(Given data begins)
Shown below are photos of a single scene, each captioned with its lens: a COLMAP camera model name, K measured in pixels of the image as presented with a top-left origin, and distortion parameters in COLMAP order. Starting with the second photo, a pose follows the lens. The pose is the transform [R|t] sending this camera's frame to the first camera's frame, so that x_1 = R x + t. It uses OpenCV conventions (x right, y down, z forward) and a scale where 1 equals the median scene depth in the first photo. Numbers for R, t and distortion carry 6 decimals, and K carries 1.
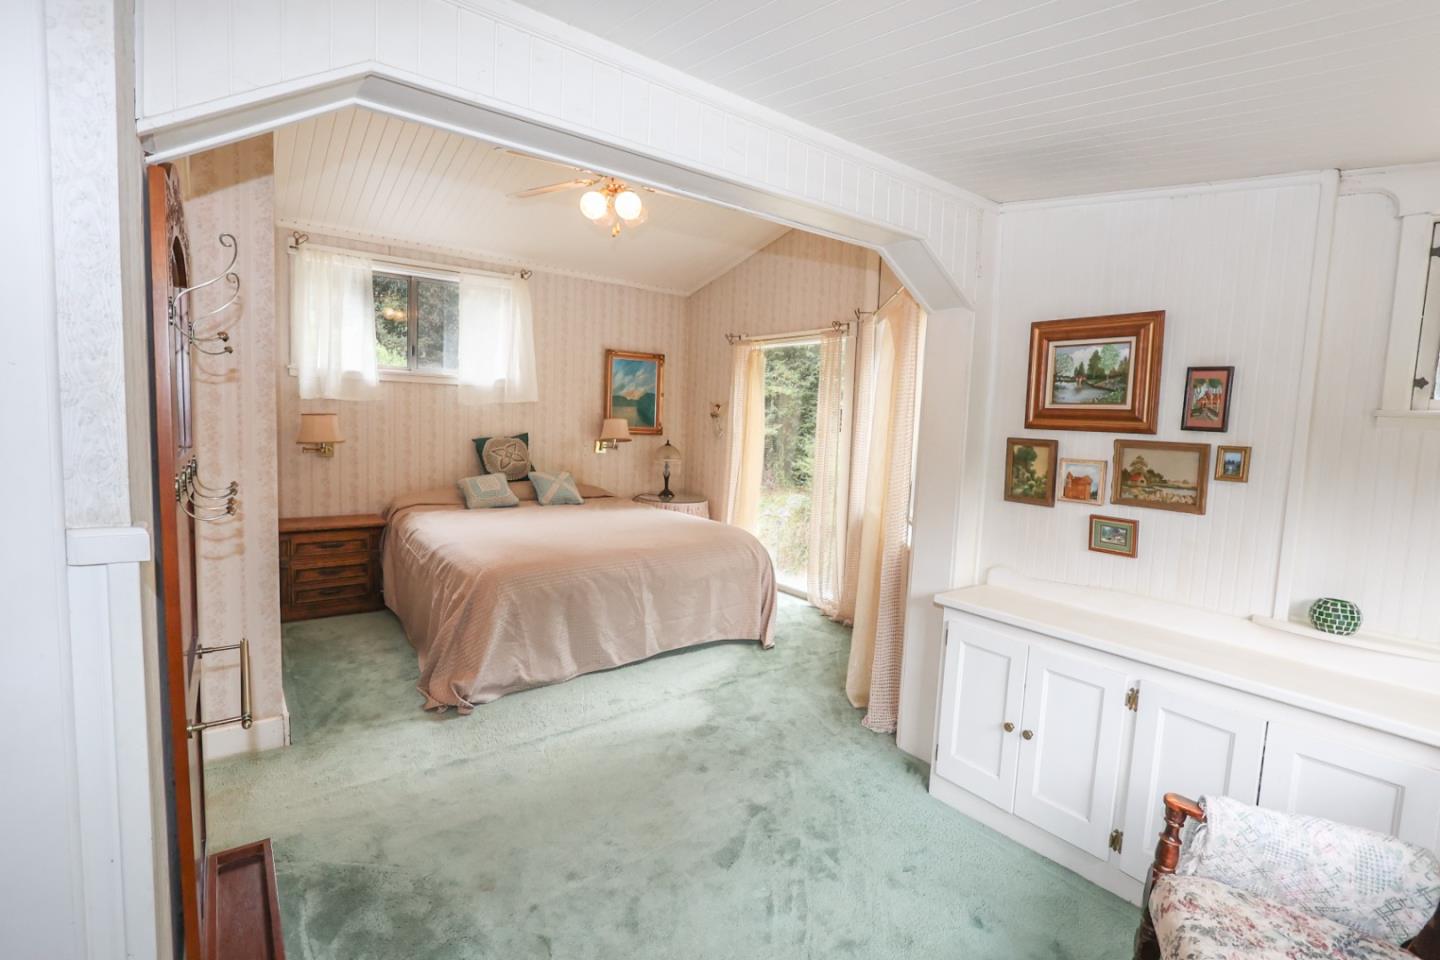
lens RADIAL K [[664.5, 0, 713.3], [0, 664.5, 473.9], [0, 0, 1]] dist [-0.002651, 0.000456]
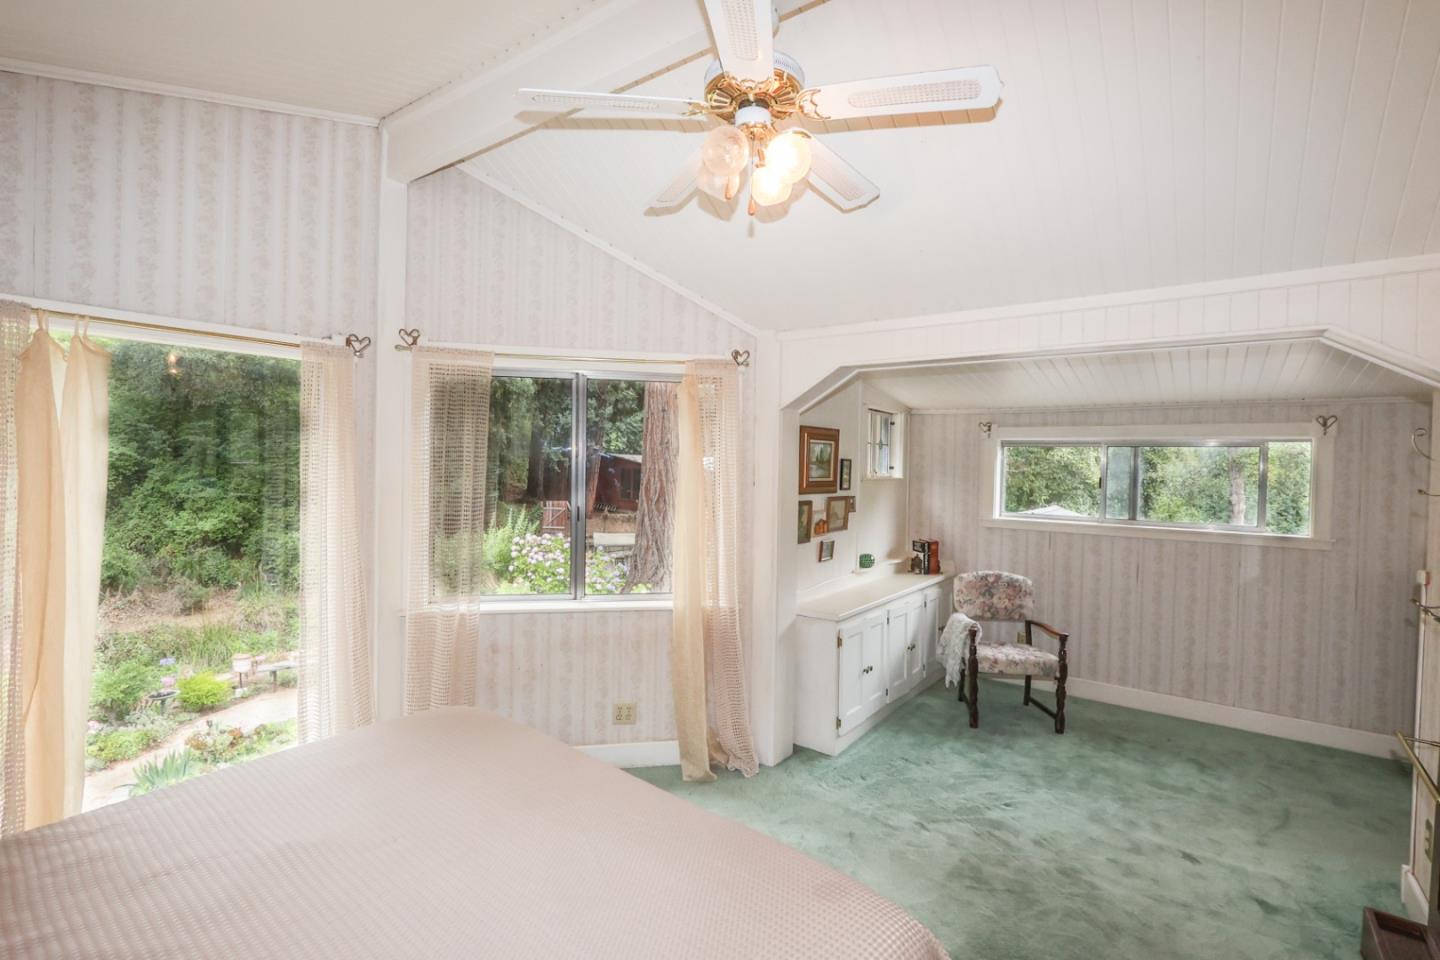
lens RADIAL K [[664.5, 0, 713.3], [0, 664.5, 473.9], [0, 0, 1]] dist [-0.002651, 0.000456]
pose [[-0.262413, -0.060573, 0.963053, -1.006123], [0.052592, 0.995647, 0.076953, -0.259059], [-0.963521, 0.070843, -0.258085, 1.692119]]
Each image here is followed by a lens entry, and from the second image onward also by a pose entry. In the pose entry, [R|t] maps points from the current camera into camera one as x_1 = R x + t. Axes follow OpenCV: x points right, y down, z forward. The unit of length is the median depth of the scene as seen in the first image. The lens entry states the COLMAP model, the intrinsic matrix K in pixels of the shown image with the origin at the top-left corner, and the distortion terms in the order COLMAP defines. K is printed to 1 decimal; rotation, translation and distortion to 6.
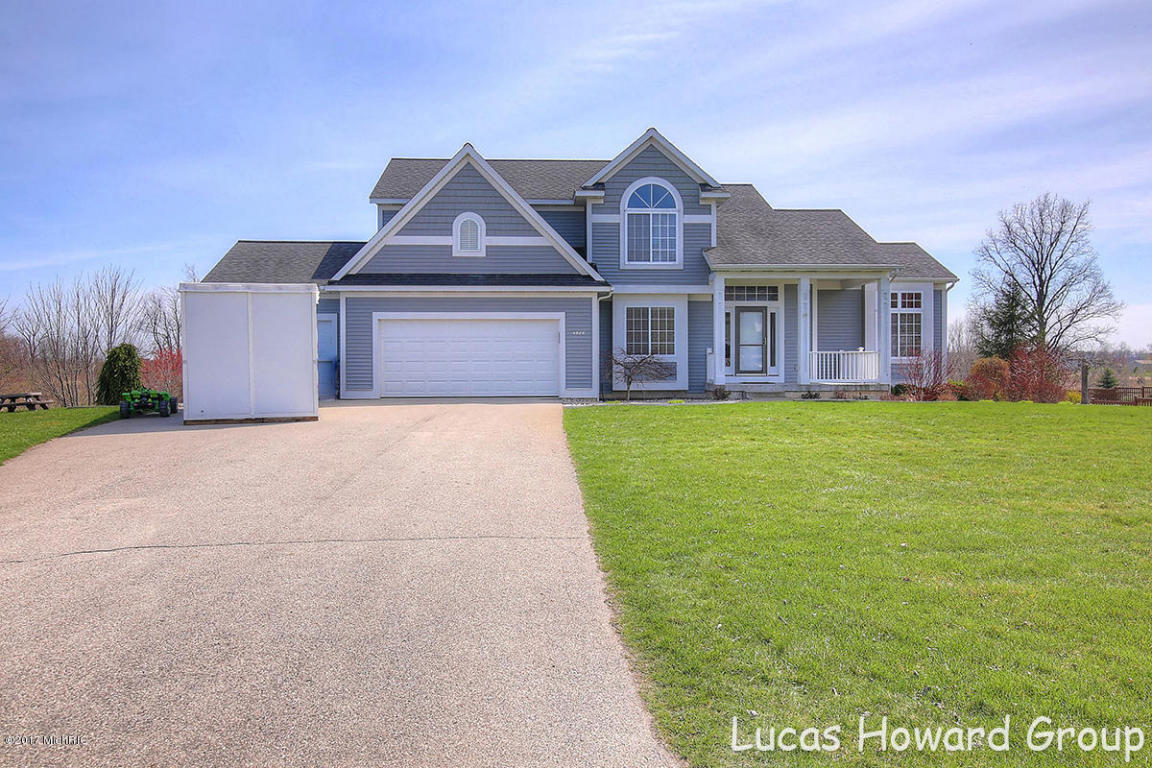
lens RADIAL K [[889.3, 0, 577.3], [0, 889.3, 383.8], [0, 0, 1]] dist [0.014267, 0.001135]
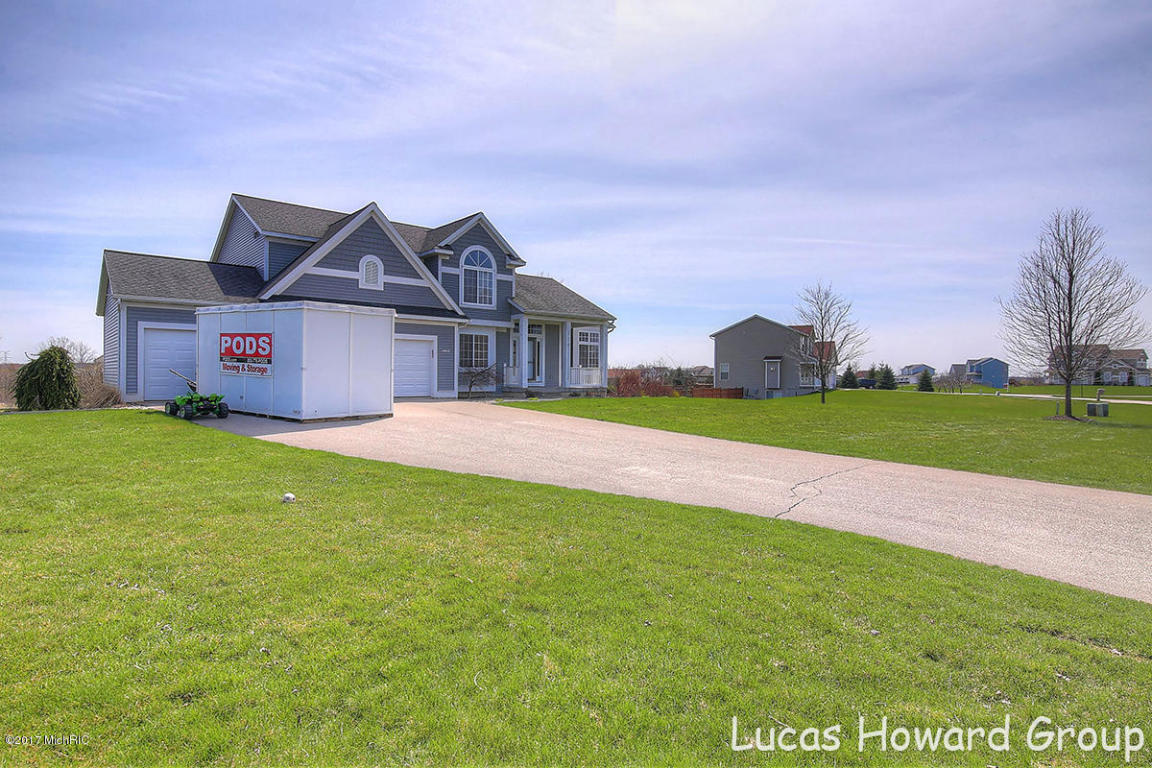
(Given data ends)
### Exercise details
Starting with the line that contains "Each image here" and going on through the end of the items, rewrite those lines as a numbered list, skipping blank lines and leaving out the pictures.

### Your solution
1. Each image here is followed by a lens entry, and from the second image onward also by a pose entry. In the pose entry, [R|t] maps points from the current camera into camera one as x_1 = R x + t. Axes follow OpenCV: x points right, y down, z forward. The unit of length is the median depth of the scene as seen in the first image. The lens entry states the COLMAP model, the intrinsic matrix K in pixels of the shown image with the origin at the top-left corner, and the distortion terms in the order COLMAP defines. K is printed to 1 decimal; rotation, translation and distortion to 6.
2. lens RADIAL K [[889.3, 0, 577.3], [0, 889.3, 383.8], [0, 0, 1]] dist [0.014267, 0.001135]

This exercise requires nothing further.